October 01, 2020 00:00:00


OSLO, Sept 30 (Reuters): Norway and Britain have reached a bilateral agreement on fisheries, the Norwegian government said on Wednesday, before Britain leaves the European Union's single market at the end of the year.

The framework agreement, which takes effect on Jan. 1, will govern control measures, licences and research, and also facilitates a mutual exchange of quotas and access to each other's waters, the Norwegian government said in a statement.

It will be signed in London on Wednesday, the Norwegian Ministry of Industry and Fisheries said.

British fisheries organisations said such a deal showed that the terms the EU was seeking in a future agreement were an "aberration" in not treating Britain as an independent coastal nation able to control access to its fishing waters.

While Norway is not a member of the EU, it is integrated into the bloc's common market and must negotiate separate post-Brexit trade relations with Britain.

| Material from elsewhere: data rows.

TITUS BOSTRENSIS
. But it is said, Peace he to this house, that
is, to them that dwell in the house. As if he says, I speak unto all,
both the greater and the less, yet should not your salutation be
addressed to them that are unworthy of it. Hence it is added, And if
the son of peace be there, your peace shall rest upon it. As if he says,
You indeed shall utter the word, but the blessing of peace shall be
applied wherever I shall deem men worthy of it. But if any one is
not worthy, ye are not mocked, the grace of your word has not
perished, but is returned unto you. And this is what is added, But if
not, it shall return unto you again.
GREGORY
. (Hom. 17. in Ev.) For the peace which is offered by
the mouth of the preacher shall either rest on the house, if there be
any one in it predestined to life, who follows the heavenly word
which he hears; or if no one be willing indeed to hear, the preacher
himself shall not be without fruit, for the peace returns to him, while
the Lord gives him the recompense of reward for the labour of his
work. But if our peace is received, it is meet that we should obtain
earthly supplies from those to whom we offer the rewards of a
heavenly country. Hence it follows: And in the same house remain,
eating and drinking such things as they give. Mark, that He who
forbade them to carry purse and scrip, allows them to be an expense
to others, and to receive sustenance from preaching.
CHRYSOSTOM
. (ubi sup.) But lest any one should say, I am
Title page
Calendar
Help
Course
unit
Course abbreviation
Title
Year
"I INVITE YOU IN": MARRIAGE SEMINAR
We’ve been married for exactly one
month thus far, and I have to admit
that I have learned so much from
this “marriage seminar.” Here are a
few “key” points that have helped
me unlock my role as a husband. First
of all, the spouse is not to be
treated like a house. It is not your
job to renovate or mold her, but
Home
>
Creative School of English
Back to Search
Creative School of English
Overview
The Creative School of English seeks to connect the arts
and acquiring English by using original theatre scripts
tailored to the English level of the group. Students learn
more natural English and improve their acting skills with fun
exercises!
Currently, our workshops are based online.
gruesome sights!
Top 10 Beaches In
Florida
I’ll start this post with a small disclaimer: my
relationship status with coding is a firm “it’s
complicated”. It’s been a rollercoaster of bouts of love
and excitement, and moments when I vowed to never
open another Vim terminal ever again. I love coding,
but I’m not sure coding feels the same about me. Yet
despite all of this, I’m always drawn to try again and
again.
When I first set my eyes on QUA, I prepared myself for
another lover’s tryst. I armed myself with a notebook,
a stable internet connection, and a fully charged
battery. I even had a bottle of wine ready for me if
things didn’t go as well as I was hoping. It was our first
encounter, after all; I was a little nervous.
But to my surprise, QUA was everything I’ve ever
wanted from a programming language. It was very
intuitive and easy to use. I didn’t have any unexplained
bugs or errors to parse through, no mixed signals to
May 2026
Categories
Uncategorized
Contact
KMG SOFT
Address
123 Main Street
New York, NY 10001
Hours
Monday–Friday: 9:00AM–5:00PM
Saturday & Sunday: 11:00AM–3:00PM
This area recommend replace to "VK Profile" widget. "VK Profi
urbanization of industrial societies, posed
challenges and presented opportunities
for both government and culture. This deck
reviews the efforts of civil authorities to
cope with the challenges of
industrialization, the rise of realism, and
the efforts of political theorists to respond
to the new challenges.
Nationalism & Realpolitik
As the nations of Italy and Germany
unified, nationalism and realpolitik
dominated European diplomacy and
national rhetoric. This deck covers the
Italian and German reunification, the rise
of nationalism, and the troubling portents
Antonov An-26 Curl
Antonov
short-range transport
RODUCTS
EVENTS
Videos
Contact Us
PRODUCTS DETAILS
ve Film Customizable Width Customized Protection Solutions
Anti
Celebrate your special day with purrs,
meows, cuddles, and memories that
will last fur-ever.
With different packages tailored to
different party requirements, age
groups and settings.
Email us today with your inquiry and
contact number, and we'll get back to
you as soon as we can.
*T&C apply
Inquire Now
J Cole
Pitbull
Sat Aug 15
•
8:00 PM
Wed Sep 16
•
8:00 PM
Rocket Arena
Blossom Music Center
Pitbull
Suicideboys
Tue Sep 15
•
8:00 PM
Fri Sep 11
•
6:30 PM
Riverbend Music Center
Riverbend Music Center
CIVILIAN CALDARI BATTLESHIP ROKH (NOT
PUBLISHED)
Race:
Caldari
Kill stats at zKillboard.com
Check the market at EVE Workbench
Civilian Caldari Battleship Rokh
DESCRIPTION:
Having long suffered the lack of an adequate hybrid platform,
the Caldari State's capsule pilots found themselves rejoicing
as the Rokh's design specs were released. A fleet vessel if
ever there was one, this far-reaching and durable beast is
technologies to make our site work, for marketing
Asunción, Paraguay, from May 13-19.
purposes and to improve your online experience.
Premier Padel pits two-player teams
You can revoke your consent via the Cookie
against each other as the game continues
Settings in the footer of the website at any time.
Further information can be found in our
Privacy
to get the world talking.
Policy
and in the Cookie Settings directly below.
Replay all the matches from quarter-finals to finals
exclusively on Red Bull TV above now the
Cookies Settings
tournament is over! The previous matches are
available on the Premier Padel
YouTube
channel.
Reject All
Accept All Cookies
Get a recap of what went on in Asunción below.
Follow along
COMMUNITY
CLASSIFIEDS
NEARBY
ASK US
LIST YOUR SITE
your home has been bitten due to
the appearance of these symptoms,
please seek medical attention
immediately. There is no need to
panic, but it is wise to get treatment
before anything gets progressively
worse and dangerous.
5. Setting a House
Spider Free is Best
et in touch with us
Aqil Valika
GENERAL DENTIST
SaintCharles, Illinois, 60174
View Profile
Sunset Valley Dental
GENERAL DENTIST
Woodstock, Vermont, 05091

Britain formally left the EU in January but London and Brussels are seeking a new trade deal before a status-quo transition arrangement ends in December.

Negotiations between Britain and the EU have stumbled over fisheries, fair competition and how to settle disputes.

The EU says it wants a "fair deal" that gives access for boats from the bloc's member states such as France and the Netherlands.

Britain says becoming an independent coastal state after the end of the transition will hand it back control over who has access to British fishing waters - a commitment from the government that Barrie Deas, chief executive of the National Federation of Fishermen's Organisations, described as "clear and unequivocal".

Deas said Britain wants a deal with Brussels that is similar to the one with Norway, but that the EU's refusal "underlines that it's the EU that is the outlier in this by comparison with other countries, other coastal states".

"In that respect it is the EU and what they are seeking with the UK (which) is the aberration in international fisheries terms."